What happened? Was the channel blocked? Was auth missing? Was the browser bridge broken? Was the thread closed? Did we post? Did we only draft? Did we learn something?

Without a receipt, every run becomes a little archaeology dig.

That is where drift compounds.

The parent agent needs to be boring

In a good multi-agent workflow, the parent agent should not be the hero.

The parent should be boring.

It should know what work exists, what state each worker is in, what evidence came back, and whether another attempt is justified.

That is not glamorous, but it is the difference between orchestration and noise.

For subagent teams, I now care less about how impressive the individual worker sounds and more about whether the parent can answer:

Which child tasks are active?
Which ones are blocked?
Which ones produced verified work?
Which ones need review?
Which ones should be killed?
Which ones should not be retried?

That last question matters.

People love retrying agents. Sometimes that is right. Sometimes it is just budget burn wearing a clever hat.

Before retrying, I want to know whether the failure class changed, whether the verifier improved, whether the remaining budget justifies another attempt, and whether the next worker has a different plan than the last one.

If not, you are not orchestrating.

You are rerolling.

The rule we ended up with

The rule I like now:

No receipt, no trust.

That sounds harsh, but it is actually freeing.

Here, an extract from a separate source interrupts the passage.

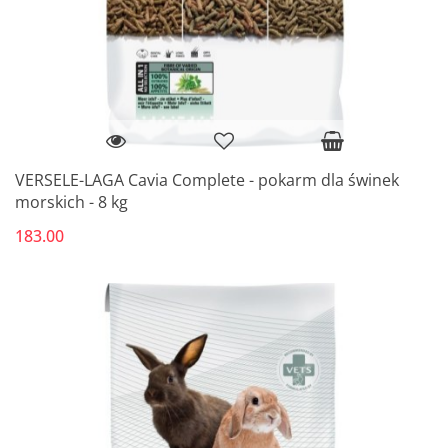
VERSELE-LAGA Cavia Complete - pokarm dla świnek
morskich - 8 kg
183.00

It means the agent does not have to be perfect. It just has to leave enough evidence for the next decision to be sane.

A subagent can fail usefully if it tells you exactly what it tried, what blocked it, and what should happen next.

A subagent can succeed dangerously if it returns a confident summary without proof.

That is the mindset shift.

The goal is not to make agents sound more senior. The goal is to make their work inspectable.

That is what we are trying to capture with MartinLoop: not replacing Claude, Codex, or any other coding agent, but wrapping the loop with budgets, verifier gates, stop reasons, and run records so the human is not left guessing after the fact.

Because the future is not one perfect agent doing everything.

It is probably a bunch of imperfect agents doing useful pieces of work, with humans and runtime systems deciding what is actually allowed to continue.